The BPO approach should only be used in defined circumstances, as defined in s.70(2) of the RMA, and should be used less often over time as more technical information becomes available. The BPO approach can, however, be justified on an effects basis for certain technical approaches, and is therefore likely to continue to be used. Plan changes should be considered when the BPO approach is no longer necessary.
Buffer zones and separation distances
Regional councils and territorial authorities should consider using separation distances to manage effects that are largely qualitative in nature, such as odour, dust and spray drift.
Imposing building height restrictions in a defined area surrounding industrial activities with high stacks may be an appropriate method of managing the potential effects of exposure to pollution above ground level.
Sensitivity and reverse sensitivity
Territorial authorities should consider both sensitivity and reverse sensitivity effects when considering where to locate new developments. For example, a territorial authority may consider using activity status, buffer zones or separation distances to both protect new development from pollution and potentially polluting industry from unreasonable constraints imposed by new development.
Home heating measures
The main source of fine particle emissions in urban areas is solid fuel burning in home heating appliances.
The air standards require all new wood burners in urban areas to have:
- an emission of less than 1.5 grams of particles per kilogramme of dry wood burnt, and
- a thermal efficiency of greater than 65 percent.
A reduction in fine particle concentrations and associated health impacts is expected as a result of the new design standard for wood burners.

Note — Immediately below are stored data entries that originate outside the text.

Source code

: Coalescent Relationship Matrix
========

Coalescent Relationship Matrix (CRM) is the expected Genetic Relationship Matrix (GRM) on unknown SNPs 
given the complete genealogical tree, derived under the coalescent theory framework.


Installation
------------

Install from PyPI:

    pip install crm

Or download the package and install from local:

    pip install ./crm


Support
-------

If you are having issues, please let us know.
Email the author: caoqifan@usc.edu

However, it is likely that additional measures will be required in some airsheds to meet the particle standard by 2013.
Measures to reduce emissions from home heating might include:
- fuel/appliance bans/restrictions such as:
- banning the use of open fires
- banning the use of coal or wood
- introducing more stringent emission limits than the design standard
- economic instruments including:
- financial contributions/incentives for conversions to cleaner forms of heating
- education including promoting:
- burning of dry wood
- correct operation / maintenance of a burner
- installation of low emission burners and pellet burners
- appropriate choice of appliance size
- energy efficiency measures
- use of cleaner methods of home heating on high pollution nights
- conversion to non-solid fuel burning heating devices.
See Reducing Emissions from Home Heating for more information.

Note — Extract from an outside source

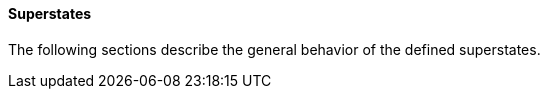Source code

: ==== Superstates
The following sections describe the general behavior of the defined superstates.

Air quality monitoring strategy
An air quality monitoring strategy should:
- monitor the state of the environment
- monitor compliance with the air standards in accordance with the requirements of Regulation 15
- fill information gaps that have been discovered
- test assumptions implied by the plan provisions
- measure whether the plan is effective, by comparing actual results with the anticipated environmental results and measuring progress towards achieving the objectives
- monitor consent compliance and complaints
- monitor any delegations or transfer of powers.

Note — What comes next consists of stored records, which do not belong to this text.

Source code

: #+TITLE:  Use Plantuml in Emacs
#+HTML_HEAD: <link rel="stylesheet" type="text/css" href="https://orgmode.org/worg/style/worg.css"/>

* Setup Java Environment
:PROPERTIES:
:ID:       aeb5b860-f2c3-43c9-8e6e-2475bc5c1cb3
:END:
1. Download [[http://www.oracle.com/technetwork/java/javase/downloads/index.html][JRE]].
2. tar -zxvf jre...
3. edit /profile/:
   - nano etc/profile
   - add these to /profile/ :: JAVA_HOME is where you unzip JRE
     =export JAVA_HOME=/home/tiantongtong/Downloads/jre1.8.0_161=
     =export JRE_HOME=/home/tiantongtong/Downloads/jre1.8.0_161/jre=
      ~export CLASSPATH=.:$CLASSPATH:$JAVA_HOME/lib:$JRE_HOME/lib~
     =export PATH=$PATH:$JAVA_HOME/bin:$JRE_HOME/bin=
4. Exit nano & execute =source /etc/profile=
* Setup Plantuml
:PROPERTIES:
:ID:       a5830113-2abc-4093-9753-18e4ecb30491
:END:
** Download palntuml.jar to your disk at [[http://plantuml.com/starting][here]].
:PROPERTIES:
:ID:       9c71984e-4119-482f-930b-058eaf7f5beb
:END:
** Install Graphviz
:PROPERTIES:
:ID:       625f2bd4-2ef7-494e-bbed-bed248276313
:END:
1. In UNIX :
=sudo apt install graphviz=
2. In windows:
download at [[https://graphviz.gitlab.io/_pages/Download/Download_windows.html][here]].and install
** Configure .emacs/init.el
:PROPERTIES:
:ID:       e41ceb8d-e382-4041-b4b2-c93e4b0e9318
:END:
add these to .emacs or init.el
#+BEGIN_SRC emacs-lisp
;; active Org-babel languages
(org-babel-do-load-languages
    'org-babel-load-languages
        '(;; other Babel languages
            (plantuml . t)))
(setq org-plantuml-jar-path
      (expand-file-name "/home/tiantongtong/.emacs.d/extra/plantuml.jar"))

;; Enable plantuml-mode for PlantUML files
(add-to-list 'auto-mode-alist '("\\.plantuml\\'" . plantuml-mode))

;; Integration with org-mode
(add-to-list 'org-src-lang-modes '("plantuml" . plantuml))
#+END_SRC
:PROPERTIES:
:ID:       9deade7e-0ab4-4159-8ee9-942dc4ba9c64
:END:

Options for managing adverse effects on air quality arising from land transport
Including assessment criteria for air quality
Assessment criteria could include air emissions from new roads and the potential impact on the surrounding environment.
Location policies
Location policies can include:
- recognising the hierarchy of roads within the district
- locating new housing in close proximity to public transport (ie, reducing the need to travel by private motor vehicle), or
- specifying suitable setbacks from major arterial roads or intersections can manage such issues.
Policies can also be developed to address reverse sensitivity (eg, restricting certain land uses near existing or planned road and rail corridors).
Urban design controls
Urban design such as mixed used development that aims to reduce private vehicle use or the siting, orientation and design of roads and intersections that reduces air quality impacts.
Strategic land-use planning
This could involve developing planning approaches that promote land-use patterns that reduce dependency on private vehicles.